Cup and saucer drama
Marie Wilton introduced a new young playwright, Tom Robertson. He had devised a new kind of play which became known as 'problem play' because it dealt seriously and sensitively with issues of the day.
Robertson's work was considered so revolutionary in style and subject that no established management would touch him. 'Danger' said Mrs Bancroft 'is better than dullness' and she went on to produce a string of successful and profitable hits by Robertson, such as 'Society', 'Ours', 'Caste', 'Play' and 'School'.
Caste was about marriage across the class barrier and explored prejudices towards social climbing. People talked in normal language and dealt with 'ordinary' situations and the performers didn't 'act' but 'behaved' like their audience - they spoke, they didn't declaim. In Ours a roly poly pudding was made on stage and this caused a major furore as people were not used to seeing such realistic tasks in a stage setting. In The Vicarage the characters shocked the audience by making tea (hence the reference to 'cup and saucer dramas').
The Bancrofts were also responsible for making fashionable the 'box set' which Eliza Vestris had first used at the Olympic in the 1830s. They constructed rooms on stage which they dressed with the care of an interior decorator with sofas, curtains, chairs, carpets on their stage floors. Instead of painted flats they had real doors with real door handles and the actors wore well-made fashionable dress not the trappings of a dusty theatre wardrobe.
The drawing-room drama became much loved by the Victorian educated middle classes and the Bancrofts redesigned the theatre to suit their audience. The cheap benches near the stage, where the rowdiest elements of the audience used to sit, were replaced by comfortable padded seats, carpets were laid in the aisles and the pit was renamed the stalls.
The Bancrofts encouraged ensemble acting. Though they were the stars they employed talented actors realising that their own talents would shine better in a strong cast. They paid their actors well and took the wages to the actors rather than have them queue up like factory workers. They lavished considerable funds on their productions, risked new plays, and yet in 1885, after only 20 years in management, they retired with a fortune.
While the Bancroft's revolutionised the style of presenting social dramas, Robertson's plays ultimately affirmed the social order. It was left to writers such as George Bernard Shaw to challenge it.
Scene from The Vicarage
This photograph is of the 1877 production of The Vicarage, described by Squire Bancroft as 'a fireside story'. Marie Wilton played Mrs Haygarth, the Vicar's wife, Arthur Cecil (right) was the Reverend Noel Haygarth and William Hunter Kendal played George Clarke, the old friend who disturbs for a while the peace of the rural vicarage by persuading the Vicar that his life there is too dull and narrow and that it is his duty to travel.
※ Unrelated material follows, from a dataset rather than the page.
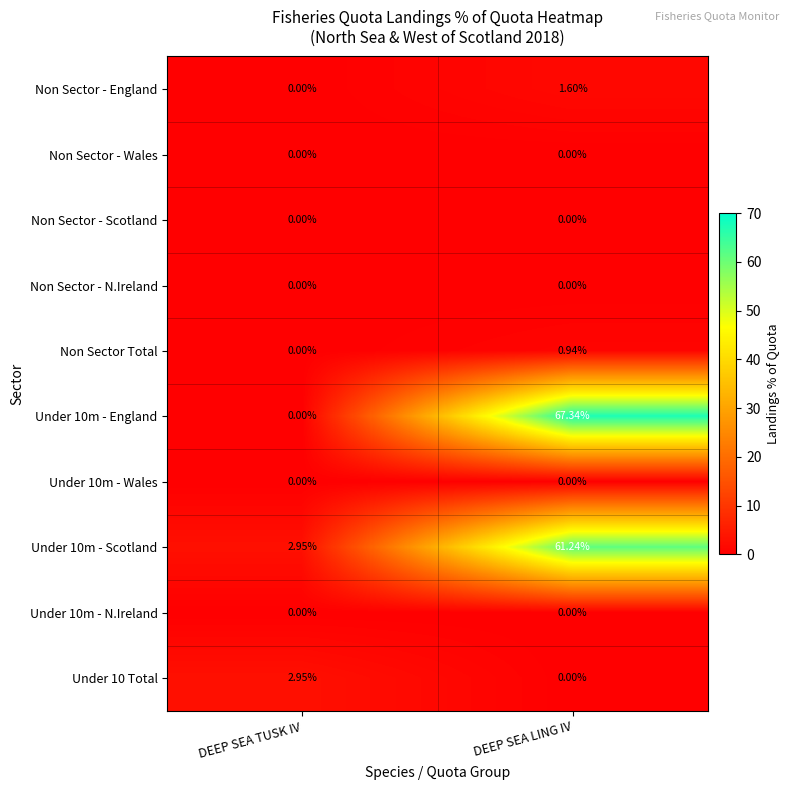

How many distinct data groups are displayed?

10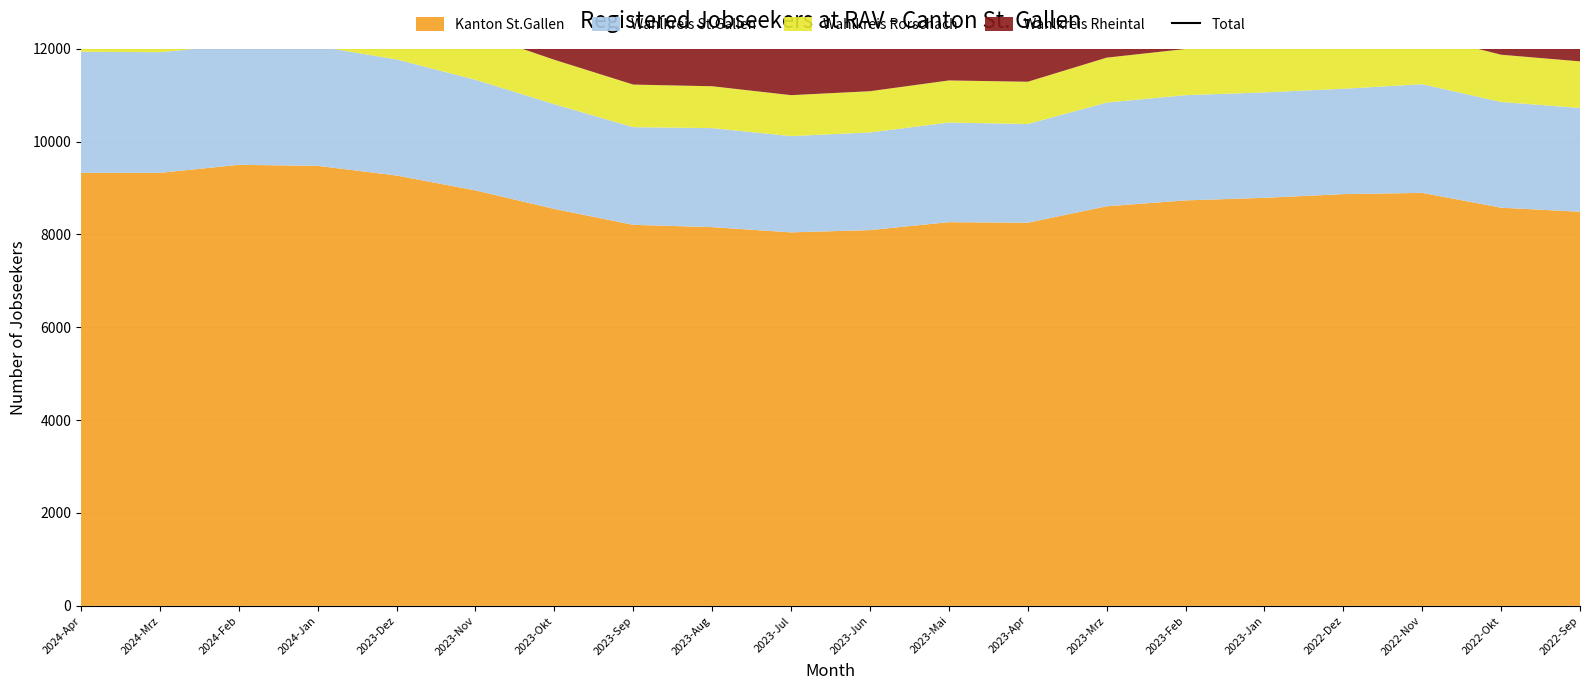

What is the sum of the values at 2023-Mrz and 2022-Okt?

26743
Squire Bancroft and Marie Wilton
Photography was a novel and exciting development in Victorian days. Most actors and actresses had studio photographs taken in everyday dress or theatrical costume for 'cartes de visite' and later 'cabinet cards'. Both were albumen prints made from glass negatives, attached to stiff card backing printed with the photographer's name. 'Cartes de visite', the size of formal visiting cards, were patented in 1854 and produced in their millions during the 1860s when it became fashionable to collect them. Their subjects included scenic views, tourist attractions and works of art as well as portraits. They were superseded in the late 1870s by the larger and sturdier 'cabinet cards' whose popularity waned in turn during the 1890s in favour of postcards and studio portraits. This photograph comes from a large collection of 'cartes de visite' and 'cabinet cards' removed from their backings and mounted in albums by Guy Tristram Little (d. 1952) who bequeathed them to the V&A. A collector of greetings cars, games and photographs, Guy Little was a partner in the legal firm Messrs Milles Jennings White & Foster and the solicitor and executor of Mrs Gabrielle Enthoven, whose theatrical collection formed the basis of the Theatre Collections at the V&A.
Marie Wilton in Good for Nothing
Marie Bancroft is seen here as the 'unruly girl' Nan, who leads her two 'well meaning but erratic guardians' a merry dance in Good for Nothing. This had been a favourite part since her earliest days on stage, before her marriage, when she was known as Marie Wilton. In 1879 she played Nan in a mixed bill alongside WS Gilbert's Sweethearts, in which she played Jenny Northcott. As her husband, Squire Bancroft (he dropped his last two names, White Butterfield, when he went on the stage) recalled: 'The audience could scarcely believe their eyes when they saw the delicate-minded and silvery-toned Miss Northcott turned into [Nan] the dirty-faced, touzle-headed little reprobate, whose knowledge of the Cockney vernacular was so absolute and complete'. As one paper reported, Good for Nothing was 'associated with the familiar process of playing the audience in, or out, as the case may be'.